Feu vert du sénat US pour un programme de bombes nucléaires antibunker

2/7/2005 - Le sénat américain a donné son feu vert à la reprise d'un programme controversé d'armements nucléaires qui permettra à l'armée d'attaquer des bunkers ou installations souterraines, notamment celles soupconnées de stocker des armes de destruction massive. Par 53 voix contre 43, les sénateurs ont repoussé vendredi un amendement présenté par le sénateur démocrate de Californie Dianne Feinstein, qui visait à interdire l'utilisation de fonds gouvernementaux pour des études de faisabilité du Robust Nuclear Earth Penetrator, la bombe antibunker ou perceuse de blockhaus, susceptible de traverser les roches les plus dures. Ce vote du sénat va permettre, selon toute probabilité, aux grands laboratoires de recherche nucléaire de bénéficier de quelque 4 millions de dollars pour l'année fiscale 2006 pour continuer leurs travaux sur ce type de bombe, travaux interrompus l'an dernier après d'intenses critiques tant internationales qu'américaines. Cette décision du sénat intervient également à la veille de l'ouverture du sommet du G8 en Ecosse, sommet au cours duquel les questions de prolifération nucléaire vont être discutées. Mme Feinstein avait souligné que selon les donnés disponibles des experts il ne pourrait y avoir de frappe nucléaire "propre" et que toute utilisation d'une telle bombe entrainerait une contamination radioactive et de nombreux morts. L'élue démocrate avait également souligné que le développement d'un tel programme rendrait plus difficile encore pour les Etats-Unis de persuader des pays comme l'Iran ou la Corée du Nord de renoncer à leurs propres ambitions nucléaires. "Par essence, de telles politiques encouragent les autres pays à développer leurs armements nucléaires mettant ainsi des vies d'Américains en danger et menacant notre intérêt national de sécurité" a fait remarquer Mme Feinstein. L'administration Bush et particulièrement le secrétaire à la Défense Donald Rumsfeld ont déjà exprimé un énorme intérêt pour de tel type d'arme nucléaire. Les études portent sur la possibilité de convertir deux têtes nucléaires existantes, les B61 et B83 en bombes perceuses de bunker, selon des responsables de l'administration.


Mise en garde contre la création d'une petite arme nucléaire

WASHINGTON (29/04/2005) - Le Pentagone veut développer une petite arme nucléaire pour détruire des installations souterraines. Mais si elle touchait un centre urbain, elle pourrait faire plus d'un million de morts, avertit jeudi une étude américaine officielle.

"Utiliser une arme nucléaire de pénétration pour détruire une cible à 250 mètres de profondeur pourrait tuer un nombre énorme de personnes", a souligné John Ahearne, qui a dirigé l'étude réalisée par le Conseil national de la recherche de l'Académie des sciences.

"En cas d'attaque nucléaire près ou dans des zones à forte densité de population, le nombre de victimes peut aller de plusieurs milliers à plus d'un million", indique l'étude.

Lignes de données:
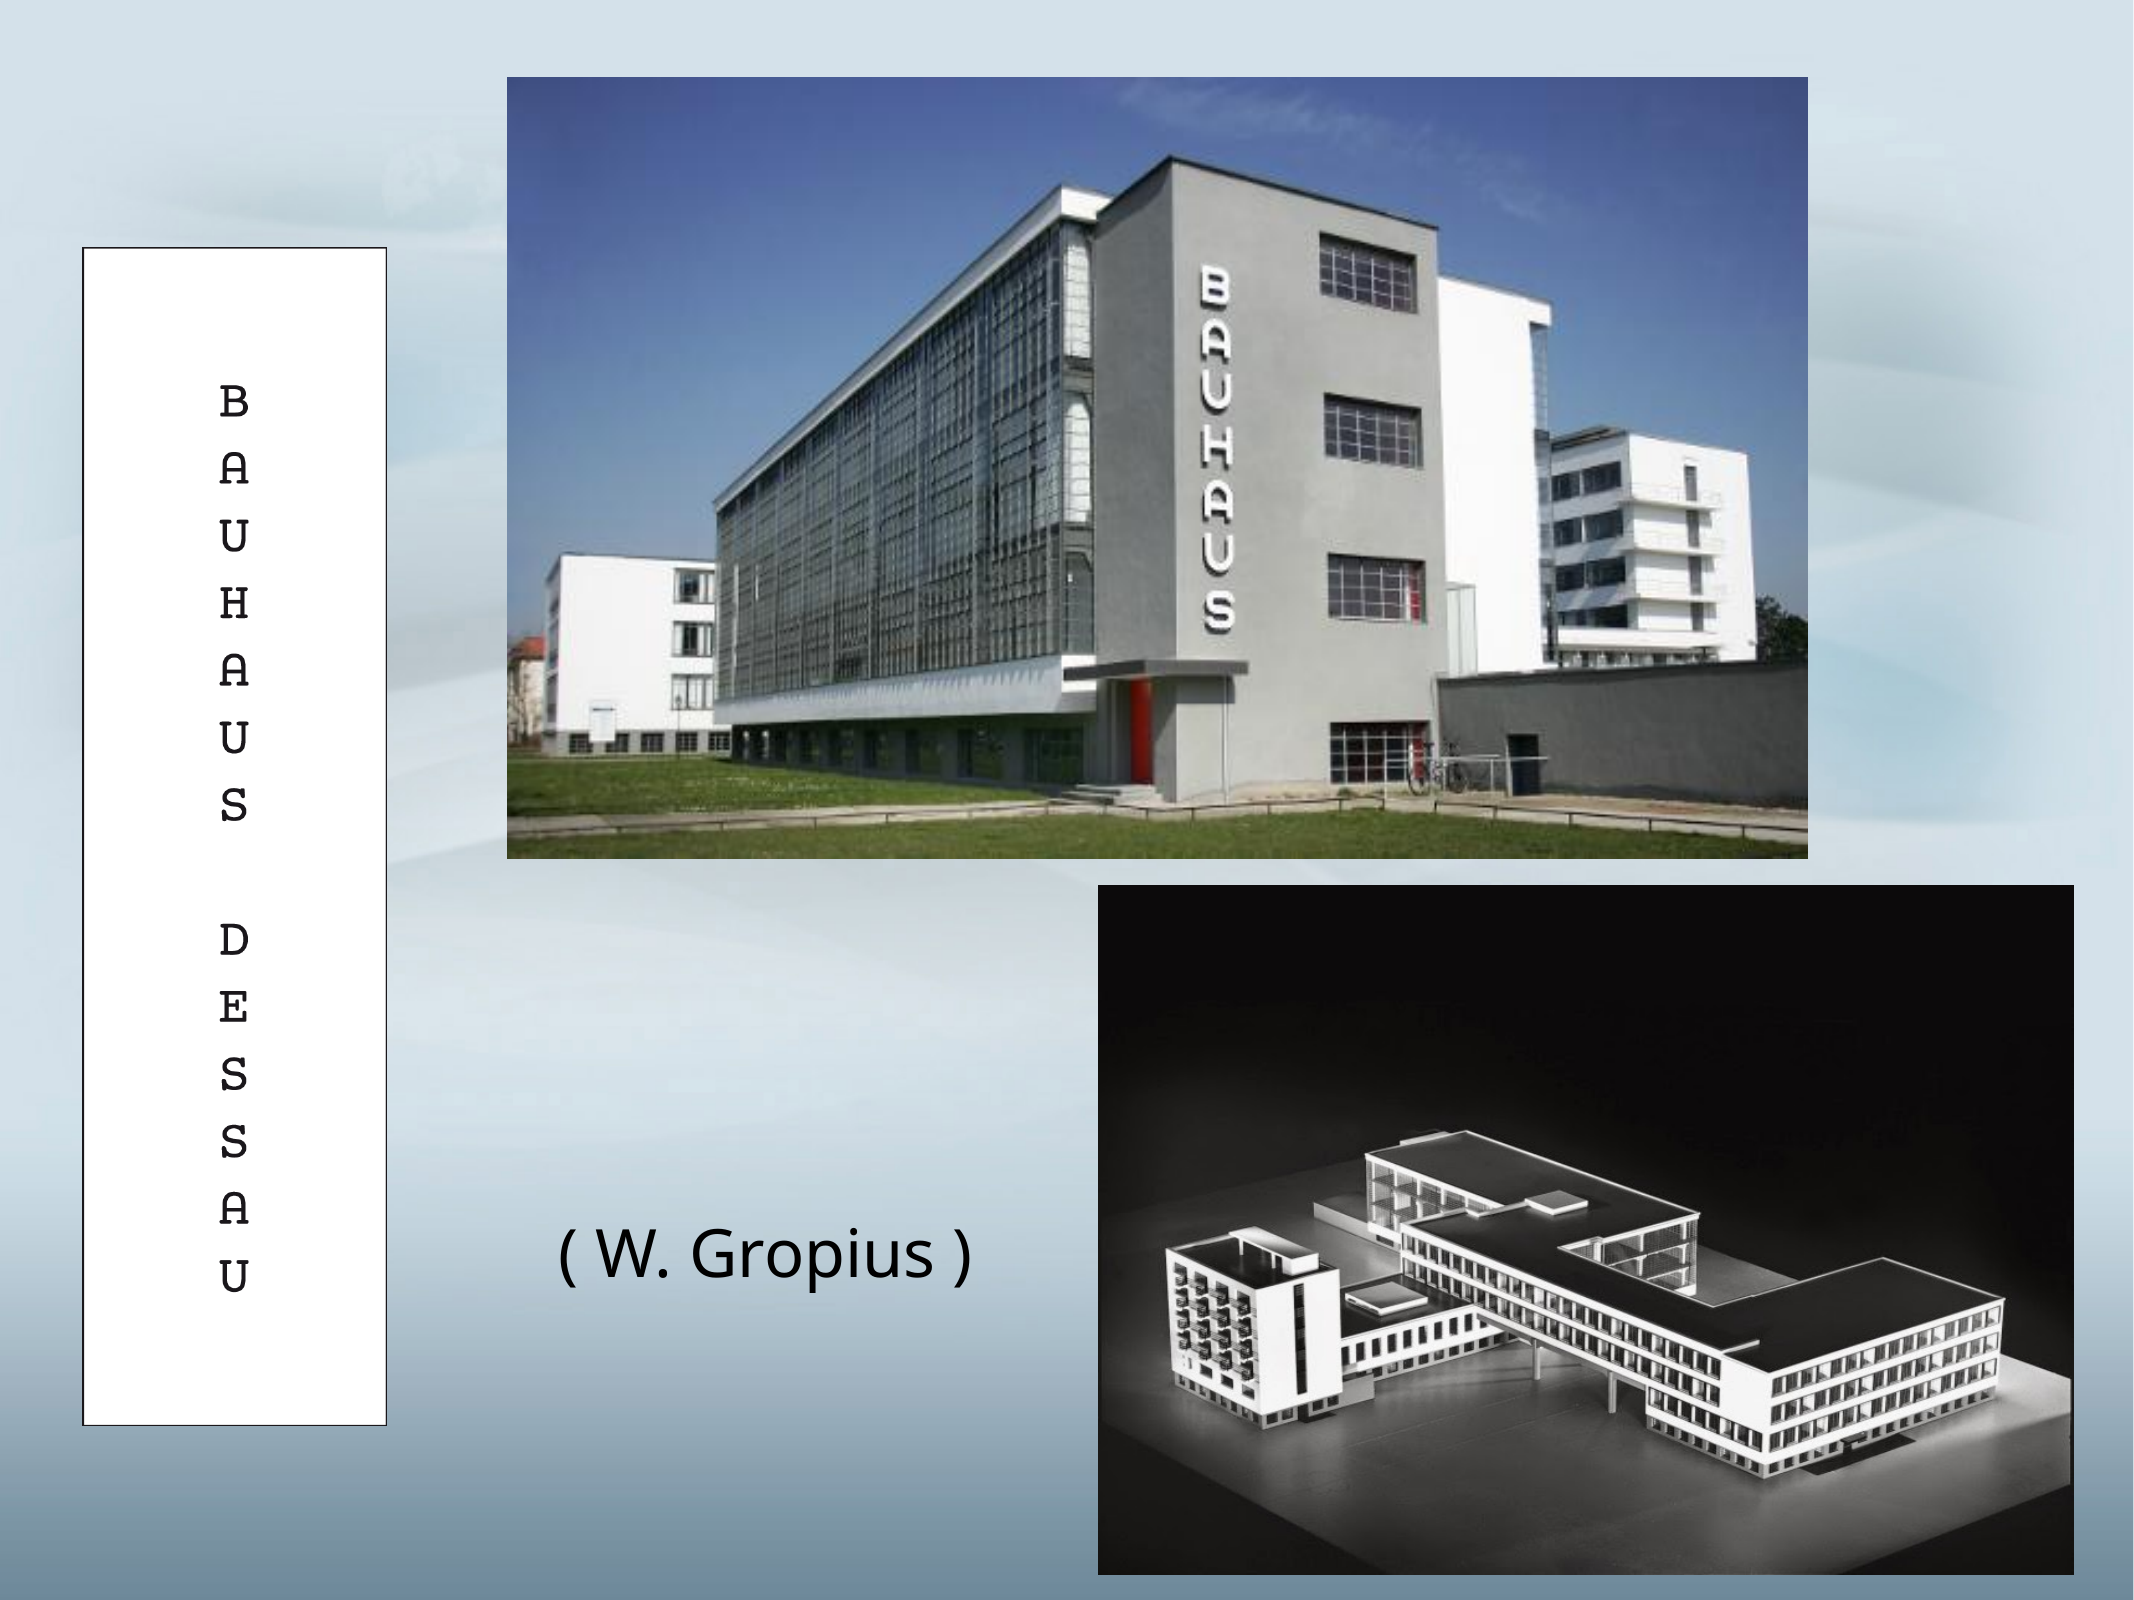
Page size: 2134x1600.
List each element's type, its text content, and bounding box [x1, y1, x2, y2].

--

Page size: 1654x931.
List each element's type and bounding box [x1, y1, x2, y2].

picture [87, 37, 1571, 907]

Énoncé:
Expliquez en une à trois phrases pourquoi, d'après le texte fourni, Mme Feinstein jugeait que le programme de bombe antibunker mettrait des vies d'Américains en danger. Les lignes de données forment un matériau distinct du texte fourni.

Solution:
Selon Mme Feinstein, de telles politiques encouragent par essence les autres pays à développer leurs armements nucléaires. Le programme rendrait aussi plus difficile pour les États-Unis de persuader des pays comme l'Iran ou la Corée du Nord de renoncer à leurs propres ambitions nucléaires, ce qui menacerait l'intérêt national de sécurité.